Bases: WebsocketSTTService

Speech-to-Text service using Soniox’s WebSocket API.

This service connects to Soniox’s WebSocket API for real-time transcription with support for multiple languages, custom context, speaker diarization, and more.

For complete API documentation, see: https://soniox.com/docs/speech-to-text/api-reference/websocket-api

Settings

alias of SonioxSTTSettings

__init__(*, api_key: str, url: str = 'wss://stt-rt.soniox.com/transcribe-websocket', sample_rate: int | None = None, model: str | None = None, audio_format: str = 'pcm_s16le', num_channels: int = 1, params: SonioxInputParams | None = None, vad_force_turn_endpoint: bool = True, settings: SonioxSTTSettings | None = None, ttfs_p99_latency: float | None = 0.35, **kwargs)[source]

Initialize the Soniox STT service.

Parameters:
  • api_key – Soniox API key.

  • url – Soniox WebSocket API URL.

  • sample_rate – Audio sample rate.

  • model

    Soniox model to use for transcription.
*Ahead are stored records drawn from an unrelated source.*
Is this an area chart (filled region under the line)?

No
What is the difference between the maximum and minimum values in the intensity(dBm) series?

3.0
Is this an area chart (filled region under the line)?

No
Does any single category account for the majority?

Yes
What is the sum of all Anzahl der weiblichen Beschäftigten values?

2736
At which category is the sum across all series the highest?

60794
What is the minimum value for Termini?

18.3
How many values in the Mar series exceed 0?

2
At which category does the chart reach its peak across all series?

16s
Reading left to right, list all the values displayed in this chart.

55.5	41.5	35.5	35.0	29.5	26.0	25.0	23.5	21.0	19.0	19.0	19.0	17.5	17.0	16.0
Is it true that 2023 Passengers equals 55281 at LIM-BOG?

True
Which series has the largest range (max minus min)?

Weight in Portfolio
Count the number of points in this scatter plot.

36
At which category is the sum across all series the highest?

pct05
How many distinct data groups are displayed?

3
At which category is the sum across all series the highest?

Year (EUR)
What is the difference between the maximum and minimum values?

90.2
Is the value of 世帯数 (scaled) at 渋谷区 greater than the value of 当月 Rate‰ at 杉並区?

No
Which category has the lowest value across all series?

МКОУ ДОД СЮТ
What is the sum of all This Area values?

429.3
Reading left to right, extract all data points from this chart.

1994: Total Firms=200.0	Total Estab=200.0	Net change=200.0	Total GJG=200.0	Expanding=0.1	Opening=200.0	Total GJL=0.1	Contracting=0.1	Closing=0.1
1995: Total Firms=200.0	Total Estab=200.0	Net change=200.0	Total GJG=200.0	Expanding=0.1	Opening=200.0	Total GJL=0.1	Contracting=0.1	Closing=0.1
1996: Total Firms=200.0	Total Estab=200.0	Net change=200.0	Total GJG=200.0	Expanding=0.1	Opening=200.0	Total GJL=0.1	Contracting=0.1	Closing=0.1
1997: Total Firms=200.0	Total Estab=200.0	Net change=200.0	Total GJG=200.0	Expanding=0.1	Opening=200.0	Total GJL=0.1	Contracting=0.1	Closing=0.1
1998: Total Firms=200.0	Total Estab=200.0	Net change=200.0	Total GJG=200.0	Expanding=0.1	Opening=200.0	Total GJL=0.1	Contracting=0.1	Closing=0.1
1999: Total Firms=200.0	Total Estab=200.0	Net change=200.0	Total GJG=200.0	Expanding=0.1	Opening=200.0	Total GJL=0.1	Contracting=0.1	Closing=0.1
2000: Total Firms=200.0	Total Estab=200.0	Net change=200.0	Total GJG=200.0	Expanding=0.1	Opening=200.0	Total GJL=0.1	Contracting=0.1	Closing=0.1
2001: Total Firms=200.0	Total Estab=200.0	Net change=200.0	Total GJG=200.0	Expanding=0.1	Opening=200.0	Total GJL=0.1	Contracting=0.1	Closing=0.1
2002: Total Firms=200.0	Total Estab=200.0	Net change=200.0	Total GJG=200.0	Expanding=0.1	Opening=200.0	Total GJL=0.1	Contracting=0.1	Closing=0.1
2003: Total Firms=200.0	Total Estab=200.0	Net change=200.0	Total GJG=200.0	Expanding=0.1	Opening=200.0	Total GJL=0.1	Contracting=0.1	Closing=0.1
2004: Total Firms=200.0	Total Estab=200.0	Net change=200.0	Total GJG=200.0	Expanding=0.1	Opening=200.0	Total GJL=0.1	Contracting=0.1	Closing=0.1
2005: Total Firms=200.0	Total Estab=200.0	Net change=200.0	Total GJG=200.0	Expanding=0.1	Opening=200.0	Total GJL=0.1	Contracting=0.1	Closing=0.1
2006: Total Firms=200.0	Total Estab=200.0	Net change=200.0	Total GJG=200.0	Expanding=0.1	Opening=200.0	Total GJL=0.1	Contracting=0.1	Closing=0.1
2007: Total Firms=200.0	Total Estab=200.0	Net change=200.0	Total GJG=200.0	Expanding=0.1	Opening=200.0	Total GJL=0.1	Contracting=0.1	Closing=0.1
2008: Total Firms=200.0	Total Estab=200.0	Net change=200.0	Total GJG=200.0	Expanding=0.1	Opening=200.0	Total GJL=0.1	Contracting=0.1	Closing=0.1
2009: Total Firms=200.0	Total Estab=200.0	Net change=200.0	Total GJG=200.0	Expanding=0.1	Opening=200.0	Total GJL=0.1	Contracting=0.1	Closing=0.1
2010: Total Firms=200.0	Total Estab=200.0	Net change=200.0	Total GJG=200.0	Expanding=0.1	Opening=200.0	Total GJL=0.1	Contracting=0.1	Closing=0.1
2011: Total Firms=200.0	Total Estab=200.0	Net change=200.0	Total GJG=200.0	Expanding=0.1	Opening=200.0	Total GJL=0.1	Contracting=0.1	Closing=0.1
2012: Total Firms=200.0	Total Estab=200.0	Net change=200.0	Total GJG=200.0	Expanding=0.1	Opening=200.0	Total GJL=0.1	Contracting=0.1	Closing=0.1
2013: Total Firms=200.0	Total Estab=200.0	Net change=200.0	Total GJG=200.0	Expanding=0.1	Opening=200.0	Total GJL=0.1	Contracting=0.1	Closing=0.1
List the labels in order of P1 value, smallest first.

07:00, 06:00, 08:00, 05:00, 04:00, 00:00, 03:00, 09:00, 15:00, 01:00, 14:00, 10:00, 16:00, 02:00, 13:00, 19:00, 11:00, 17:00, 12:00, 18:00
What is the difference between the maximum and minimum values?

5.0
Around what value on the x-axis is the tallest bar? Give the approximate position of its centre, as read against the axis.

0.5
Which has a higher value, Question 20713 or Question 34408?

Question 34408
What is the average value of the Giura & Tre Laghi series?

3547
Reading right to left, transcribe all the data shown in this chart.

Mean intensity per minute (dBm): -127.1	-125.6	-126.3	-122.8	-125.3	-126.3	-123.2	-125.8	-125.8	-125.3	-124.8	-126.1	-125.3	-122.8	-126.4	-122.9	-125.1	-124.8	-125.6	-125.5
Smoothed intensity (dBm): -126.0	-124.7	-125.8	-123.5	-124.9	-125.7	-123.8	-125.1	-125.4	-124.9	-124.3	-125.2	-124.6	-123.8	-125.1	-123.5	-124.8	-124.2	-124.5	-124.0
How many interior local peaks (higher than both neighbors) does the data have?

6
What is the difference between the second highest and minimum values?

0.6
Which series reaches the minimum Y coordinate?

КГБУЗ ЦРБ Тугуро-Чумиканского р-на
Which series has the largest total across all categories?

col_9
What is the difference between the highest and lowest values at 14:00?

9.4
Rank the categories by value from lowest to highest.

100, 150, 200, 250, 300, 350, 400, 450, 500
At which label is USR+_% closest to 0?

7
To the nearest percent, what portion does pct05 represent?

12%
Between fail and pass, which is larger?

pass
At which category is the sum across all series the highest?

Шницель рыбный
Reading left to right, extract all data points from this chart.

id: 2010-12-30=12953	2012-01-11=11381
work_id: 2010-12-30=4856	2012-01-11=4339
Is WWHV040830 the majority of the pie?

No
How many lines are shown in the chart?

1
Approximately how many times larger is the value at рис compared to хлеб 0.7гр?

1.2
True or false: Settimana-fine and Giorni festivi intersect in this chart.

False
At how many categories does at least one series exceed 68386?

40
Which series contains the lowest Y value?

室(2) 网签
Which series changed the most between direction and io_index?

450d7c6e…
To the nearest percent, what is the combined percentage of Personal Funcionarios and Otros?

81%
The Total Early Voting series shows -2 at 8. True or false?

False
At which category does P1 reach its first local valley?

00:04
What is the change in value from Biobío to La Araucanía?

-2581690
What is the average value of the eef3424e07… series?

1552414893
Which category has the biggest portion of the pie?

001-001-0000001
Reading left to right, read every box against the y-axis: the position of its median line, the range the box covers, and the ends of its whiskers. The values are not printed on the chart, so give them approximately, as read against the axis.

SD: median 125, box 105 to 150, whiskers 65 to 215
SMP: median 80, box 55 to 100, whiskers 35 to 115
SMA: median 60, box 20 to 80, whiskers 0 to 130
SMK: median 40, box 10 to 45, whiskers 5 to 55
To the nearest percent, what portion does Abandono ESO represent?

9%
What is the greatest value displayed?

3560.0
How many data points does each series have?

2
    Deprecated since version 0.0.105: Use settings=SonioxSTTService.Settings(model=...) instead.

  • audio_format – Audio format for transcription. Defaults to "pcm_s16le".

  • num_channels – Number of audio channels. Defaults to 1.

  • params

    Additional configuration parameters, such as language hints, context and speaker diarization.

    Deprecated since version 0.0.105: Use settings=SonioxSTTService.Settings(...) instead.

  • vad_force_turn_endpoint – Listen to VADUserStoppedSpeakingFrame to send finalize message to Soniox. If disabled, Soniox will detect the end of the speech. Defaults to True.

  • settings – Runtime-updatable settings. When provided alongside deprecated parameters, settings values take precedence.

  • ttfs_p99_latency – P99 latency from speech end to final transcript in seconds. Override for your deployment. See https://github.com/pipecat-ai/stt-benchmark

  • **kwargs – Additional arguments passed to the STTService.

can_generate_metrics() bool[source]

Check if this service can generate processing metrics.

Returns:

True, as Soniox STT supports metrics generation.

async start(frame: StartFrame)[source]

Start the Soniox STT websocket connection.

Parameters:

frame – The start frame containing initialization parameters.

async stop(frame: EndFrame)[source]

Stop the Soniox STT websocket connection.

Stopping waits for the server to close the connection as we might receive additional final tokens after sending the stop recording message.

Parameters:

frame – The end frame.

async cancel(frame: CancelFrame)[source]

Cancel the Soniox STT websocket connection.

Compared to stop, this method closes the connection immediately without waiting for the server to close it. This is useful when we want to stop the connection immediately without waiting for the server to send any final tokens.

Parameters:

frame – The cancel frame.

async run_stt(audio: bytes) AsyncGenerator[Frame | None, None][source]

Send audio data to Soniox STT Service.

Parameters:

audio – Raw audio bytes to transcribe.

Yields:

Frame – None (transcription results come via WebSocket callbacks).

async process_frame(frame: Frame, direction: FrameDirection)[source]

Processes a frame of audio data, either buffering or transcribing it.

Parameters:
  • frame – The frame to process.

  • direction – The direction of frame processing.